Six or more heavy, wet nappies and at least one bowel movement a day is an indication that your baby is getting enough breast milk in the early weeks. It is also a good sign that the baby has settled after most of the feeds.
Vitamin D Supplements
Breast milk may not provide enough vitamin D, which helps the baby absorb the calcium and nutrients needed for strong bones.
Consult your doctor to discuss whether your child needs vitamin D supplements.
Trust Your Instincts
Mothers worry that their newborn baby is not eating enough, but babies know how much they need.
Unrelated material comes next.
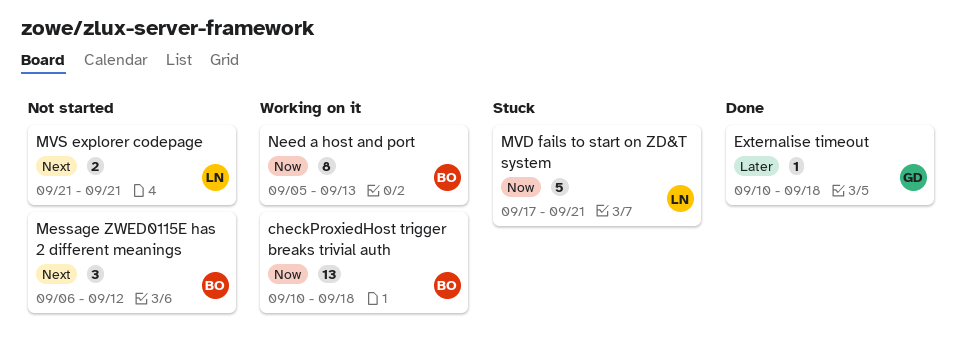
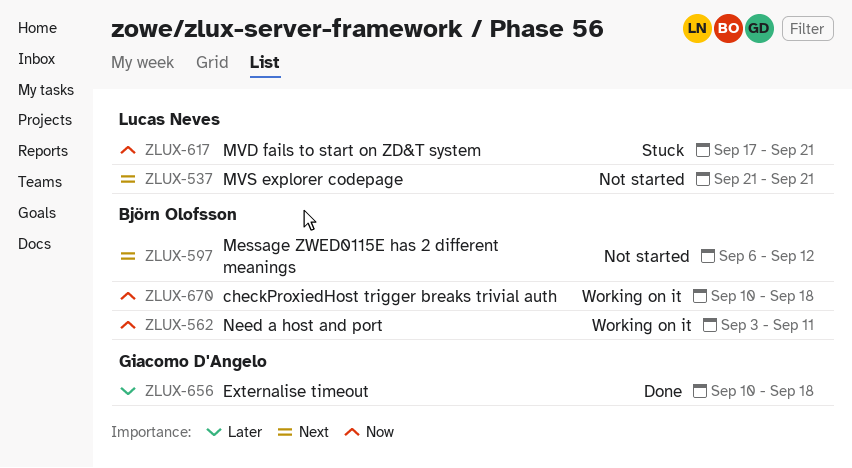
Need a host and port, start: Sep 5 -> Sep 3
Need a host and port, due: Sep 13 -> Sep 11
Keep track of consistent weight gain and satisfaction between feedings, rather than how much the newborn is drinking.
When to Ask for Help
If you are having trouble feeding, especially if breastfeeding is painful or the baby is not gaining weight, a breastfeeding counselor or your baby’s doctor can help.
Resources for Assistance
Breastfeeding is a technique and skill that is important not only for breastfeeding a newborn but also for the nutrition and health of the baby.
These are just some of the goal-setting shareware that you can use.
Reaching out for help can be beneficial for both mother and baby.
Breastfeeding is also an opportunity for the mother to form a bond with her baby and if the new mother gets some facts right it can be very therapeutic for both the baby and the mother.
A little effort and the right knowledge can go a long way in making it an enjoyable and highly rewarding experience for both mother and baby.